===== TEXTE DE L'EXERCICE

La diplomatie saoudienne a engagé à Beyrouth une opération délicate de médiation entre les trois plus hautes autorités libanaises, dans l’objectif déclaré de préserver la cohésion du gouvernement face aux frictions institutionnelles qui fragilisent son action. Selon les informations rapportées par la presse libanaise, Riyad entend consolider l’architecture du pouvoir issue de la dernière séquence politique, alors que les tensions entre la présidence de la République, la présidence du Conseil et la présidence du Parlement menacent de paralyser la prise de décision. Cette entremise intervient à un moment où le pays du Cèdre doit composer avec une pression militaire israélienne persistante et un agenda régional redéfini par l’administration américaine.
Riyad en arbitre discret des équilibres libanais
L’initiative saoudienne vise à rapprocher les positions du président Joseph Aoun, du Premier ministre et du président du Parlement Nabih Berri, dont les arbitrages conditionnent la survie de l’actuel cabinet. Le royaume, qui avait pris ses distances avec la scène libanaise ces dernières années, revient en force depuis l’élection présidentielle qui a porté le général Aoun à Baabda. Son retour en première ligne traduit une lecture stratégique précise : un Liban stable, doté d’un exécutif fonctionnel, constitue un pivot pour contenir l’influence régionale de l’Iran et accompagner la recomposition sécuritaire du Levant.
Les émissaires dépêchés par Riyad se sont employés à désamorcer des dossiers sensibles, qu’il s’agisse des nominations administratives, de la réforme financière ou du positionnement libanais face aux négociations frontalières avec Israël. La doctrine saoudienne, telle qu’elle transparaît dans les pourparlers, privilégie la préservation des institutions plutôt qu’un bras de fer entre camps, écartant l’hypothèse d’une crise ouverte qui profiterait aux acteurs hostiles au processus. Cette approche tranche avec les cycles précédents, où le soutien du royaume avait pu se polariser autour d’une seule figure.
Trump annonce une rencontre Aoun-Netanyahou
Dans le même temps, Donald Trump a livré une annonce à forte charge symbolique : une rencontre entre Joseph Aoun et Benjamin Netanyahou devrait se tenir dans un délai de trois semaines. L’échéance, brève, suggère un calendrier piloté depuis Washington, avec l’objectif d’acter une forme de dialogue direct entre Beyrouth et Tel-Aviv après des mois d’affrontements et de frappes israéliennes sur le territoire libanais. Aucune des deux parties n’a publiquement confirmé les modalités de cette réunion, ni son format, ni son lieu.

==========

CONSIGNES DE TRAVAIL —
1 - Donnez le nom de chaque personne nommée dans l'article sur la médiation saoudienne au Liban.
2 - D'après l'article sur la médiation saoudienne au Liban, dans quel délai la rencontre entre Joseph Aoun et Benjamin Netanyahou devrait-elle avoir lieu ?
3 - Recopiez le passage de l'article sur la médiation saoudienne au Liban qui commence par « Les émissaires dépêchés » et va jusqu'à « d’une seule figure. ».

===== DONNÉES FOURNIES

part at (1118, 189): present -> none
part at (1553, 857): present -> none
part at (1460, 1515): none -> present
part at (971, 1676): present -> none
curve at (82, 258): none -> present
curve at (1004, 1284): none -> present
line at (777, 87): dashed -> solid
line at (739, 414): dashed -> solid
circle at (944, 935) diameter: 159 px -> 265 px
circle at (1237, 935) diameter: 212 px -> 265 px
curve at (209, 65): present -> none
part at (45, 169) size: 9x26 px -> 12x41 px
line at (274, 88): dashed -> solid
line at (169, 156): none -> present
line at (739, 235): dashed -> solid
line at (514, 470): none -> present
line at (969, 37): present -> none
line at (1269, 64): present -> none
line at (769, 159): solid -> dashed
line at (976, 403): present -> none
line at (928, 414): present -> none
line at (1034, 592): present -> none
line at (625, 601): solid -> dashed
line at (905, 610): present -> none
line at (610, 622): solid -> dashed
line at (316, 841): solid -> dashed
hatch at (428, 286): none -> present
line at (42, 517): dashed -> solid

==========

RÉPONSES ATTENDUES —
1 - Joseph Aoun, Nabih Berri, Donald Trump, Benjamin Netanyahou

2 - Dans un délai de trois semaines.

3 -
Les émissaires dépêchés par Riyad se sont employés à désamorcer des dossiers sensibles, qu’il s’agisse des nominations administratives, de la réforme financière ou du positionnement libanais face aux négociations frontalières avec Israël. La doctrine saoudienne, telle qu’elle transparaît dans les pourparlers, privilégie la préservation des institutions plutôt qu’un bras de fer entre camps, écartant l’hypothèse d’une crise ouverte qui profiterait aux acteurs hostiles au processus. Cette approche tranche avec les cycles précédents, où le soutien du royaume avait pu se polariser autour d’une seule figure.